Michel-Eugène Chevreul
C’est sur l’emplacement de ce que l’on désignait jadis sous le nom de « chambre aux charretiers », que se trouve aujourd’hui l’espace Chevreul. Il s’agissait alors d’un lieu-dit, situé entre les anciennes carrières souterraines de pierre à bâtir des Champs-Pierreux et la Carrière au loup, dont le nom devait son origine aux écuries aménagées dans les vastes cavités environnantes. Celles-ci servaient à abriter les chevaux de trait, employés au transport des pierres. Jusqu’au début du XXe siècle, ce territoire, qui s’étendait jusqu’à l’avenue Georges-Clémenceau, était habité par quelques communautés de chiffonniers, qui édifièrent leurs demeures de planches et de toiles goudronnées. A partir des années 30, le paysage de la rue et du quartier se modifia progressivement : des usines vinrent s’y installer, des ouvriers décidèrent d’y construire leurs modestes pavillons le long des chemins d’exploitation et des petits commerces choisirent de s’y implanter…

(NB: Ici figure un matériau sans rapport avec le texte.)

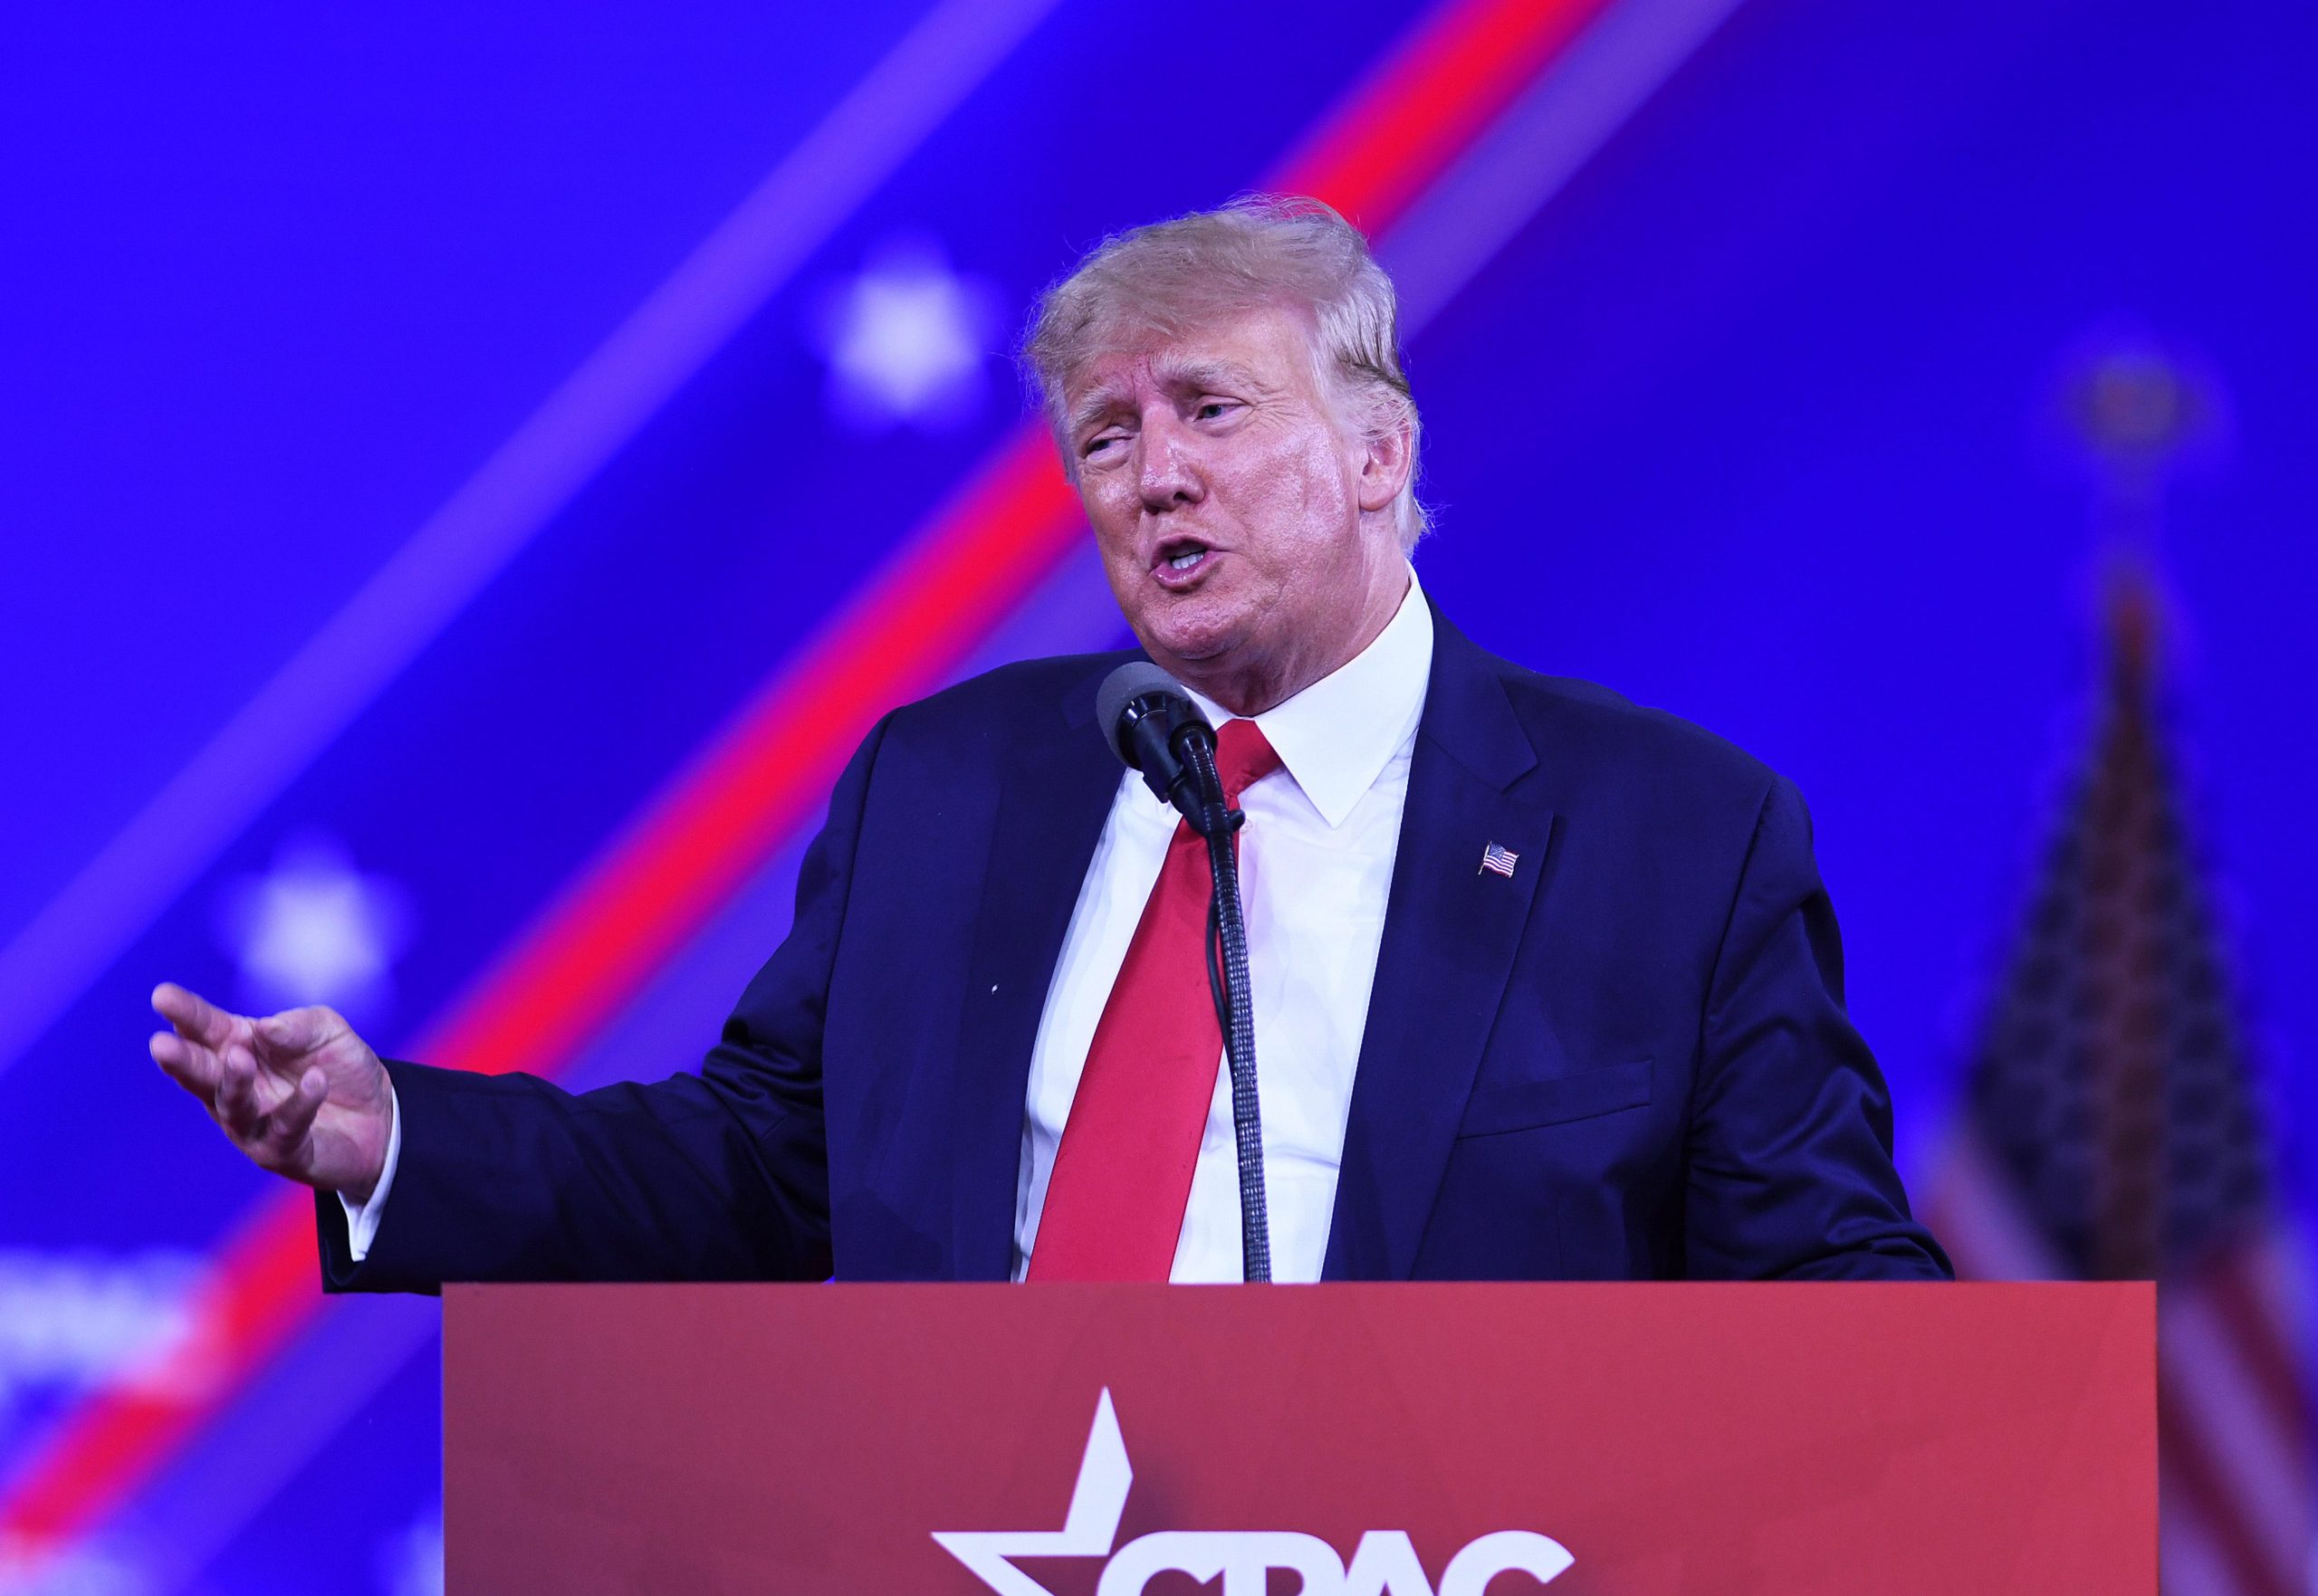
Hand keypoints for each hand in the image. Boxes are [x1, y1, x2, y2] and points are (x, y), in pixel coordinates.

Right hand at [149, 982, 395, 1201]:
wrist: (380, 1116)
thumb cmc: (338, 1066)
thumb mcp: (326, 1031)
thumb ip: (298, 1026)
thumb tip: (266, 1029)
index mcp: (238, 1047)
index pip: (206, 1028)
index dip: (185, 1013)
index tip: (162, 995)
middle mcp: (235, 1087)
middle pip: (201, 1073)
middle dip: (180, 1059)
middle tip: (161, 1044)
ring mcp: (252, 1124)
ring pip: (232, 1106)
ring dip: (233, 1082)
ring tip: (239, 1058)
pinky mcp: (281, 1152)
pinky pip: (286, 1127)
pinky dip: (300, 1104)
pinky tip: (316, 1081)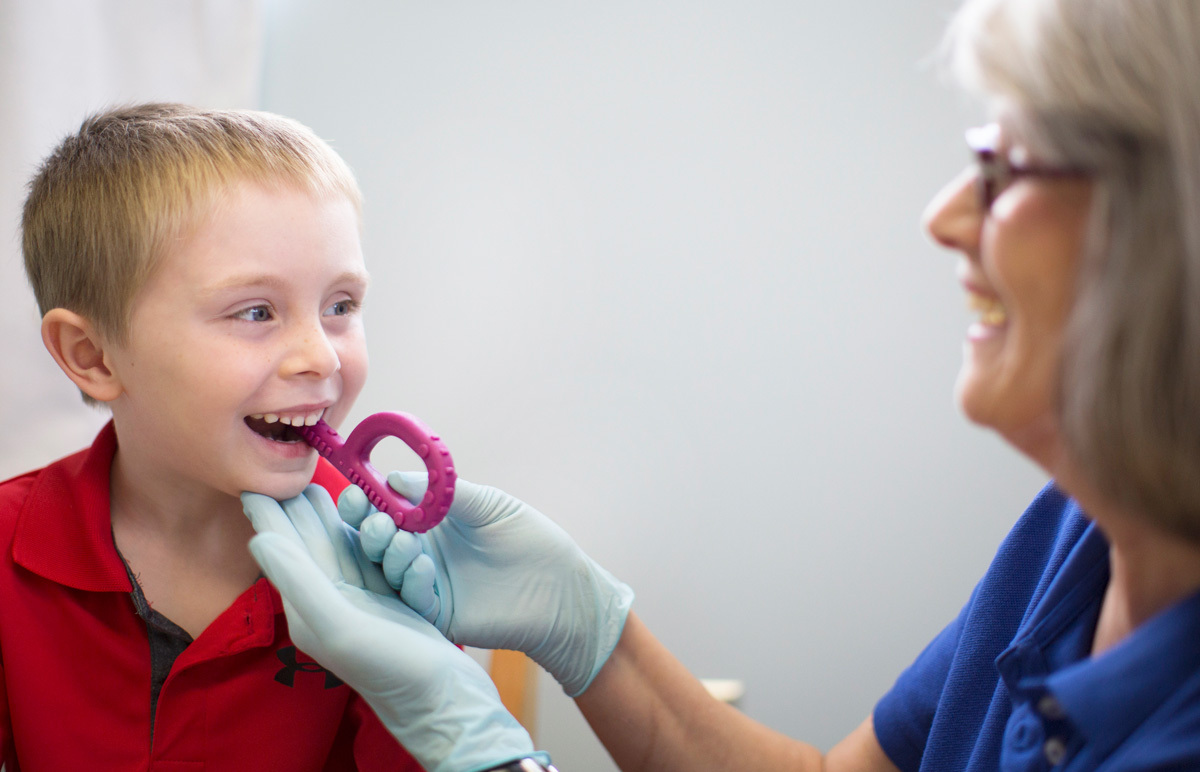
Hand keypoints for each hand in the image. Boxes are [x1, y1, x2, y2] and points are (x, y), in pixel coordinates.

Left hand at [242, 486, 548, 771]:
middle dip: (296, 506)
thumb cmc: (390, 668)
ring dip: (329, 513)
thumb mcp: (337, 623)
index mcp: (309, 605)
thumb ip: (298, 580)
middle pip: (309, 542)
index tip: (250, 480)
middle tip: (283, 468)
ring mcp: (360, 600)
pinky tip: (363, 512)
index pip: (282, 550)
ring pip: (340, 545)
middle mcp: (330, 600)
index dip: (268, 515)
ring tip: (316, 482)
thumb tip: (259, 538)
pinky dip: (365, 529)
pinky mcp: (390, 599)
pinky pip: (372, 556)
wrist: (444, 699)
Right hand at [340, 472, 633, 696]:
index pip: (382, 509)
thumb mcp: (487, 503)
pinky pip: (411, 599)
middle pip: (374, 541)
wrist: (561, 588)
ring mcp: (425, 585)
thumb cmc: (530, 539)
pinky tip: (422, 567)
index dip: (364, 501)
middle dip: (368, 529)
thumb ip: (442, 491)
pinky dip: (410, 581)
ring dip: (388, 554)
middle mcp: (419, 552)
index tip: (356, 493)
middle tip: (377, 522)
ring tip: (404, 542)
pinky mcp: (437, 615)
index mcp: (427, 522)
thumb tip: (393, 479)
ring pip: (387, 571)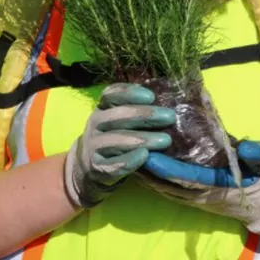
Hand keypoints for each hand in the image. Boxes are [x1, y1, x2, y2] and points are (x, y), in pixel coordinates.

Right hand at [63, 83, 175, 207]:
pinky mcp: (96, 167)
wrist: (89, 165)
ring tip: (166, 140)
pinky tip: (145, 156)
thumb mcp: (120, 120)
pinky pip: (113, 164)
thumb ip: (138, 112)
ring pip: (117, 140)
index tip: (151, 96)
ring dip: (143, 139)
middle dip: (146, 115)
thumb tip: (169, 108)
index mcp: (102, 108)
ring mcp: (93, 146)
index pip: (111, 94)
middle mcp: (95, 123)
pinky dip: (130, 160)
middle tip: (170, 117)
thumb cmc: (115, 137)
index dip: (130, 93)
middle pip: (119, 116)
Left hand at [137, 140, 259, 235]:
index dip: (165, 168)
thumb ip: (256, 155)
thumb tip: (245, 148)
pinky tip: (142, 168)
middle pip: (167, 184)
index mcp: (216, 184)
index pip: (185, 177)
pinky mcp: (192, 197)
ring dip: (146, 176)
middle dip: (148, 170)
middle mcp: (201, 194)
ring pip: (164, 189)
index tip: (148, 155)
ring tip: (129, 156)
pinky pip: (168, 190)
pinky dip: (153, 181)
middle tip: (130, 150)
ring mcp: (194, 198)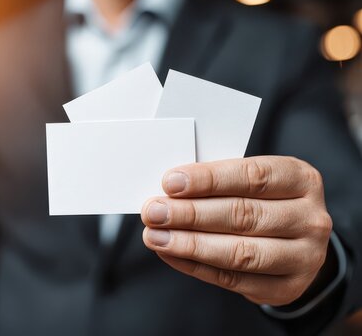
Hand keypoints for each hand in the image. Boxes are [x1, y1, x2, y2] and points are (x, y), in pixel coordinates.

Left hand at [141, 156, 332, 305]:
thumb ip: (218, 183)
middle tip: (154, 212)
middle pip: (242, 215)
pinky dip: (195, 267)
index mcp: (301, 179)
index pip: (252, 176)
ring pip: (239, 252)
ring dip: (189, 244)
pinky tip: (170, 253)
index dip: (208, 180)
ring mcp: (303, 257)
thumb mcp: (252, 180)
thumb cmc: (265, 200)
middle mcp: (310, 218)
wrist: (296, 240)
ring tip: (156, 236)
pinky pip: (233, 279)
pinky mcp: (286, 288)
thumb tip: (170, 190)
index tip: (171, 182)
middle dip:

Au lendemain de la seconde guerre mondiale, l’urbanisation du quartier s’accéléra : ouverture, en 1950, d’un dispensaire, rue Chevreul, création du groupe HLM de la rue Greuze, qui reçut ses premiers habitants, en 1958, installation provisoire du Théâtre des Amandiers dans la même rue, en 1969 – en attendant son installation définitive en 1976 -, inauguration du palais des sports, en 1967… La « zone » des chiffonniers et des ferrailleurs fit alors place au parc départemental et aux architectures nouvelles…
Le saviez-vous ?Michel-Eugène Chevreul est né le 31 août 1786, à Angers. Ce savant chimiste de l’époque est considéré aujourd’hui comme l’un des pères fondateurs de la chimie moderne. On lui doit notamment des recherches sur les graisses, qui firent l’objet de nombreuses applications industrielles, et l’invention des bougies stéariques, qui devaient remplacer aussi bien les bougies à la cire, trop coûteuses, que celles en suif, malodorantes. En 1833, trente stéarineries virent le jour en France ; dont une, implantée à Nanterre. Chevreul diversifia, par la suite, ses investigations sur les matières colorantes, les teintures et les effets optiques, dont s’inspirèrent les peintres pointillistes… Véritable érudit, passionné tout autant par l’histoire des sciences, l’alchimie, la photographie que l’agriculture ou encore les sciences occultes, Michel Eugène Chevreul s’est éteint le 9 avril 1889, à l’âge de 103 ans.
Sources : Oh ! Quelle histoire. Bulletin n°19. Volume 3. Décembre 1997. Société d’Histoire de Nanterre.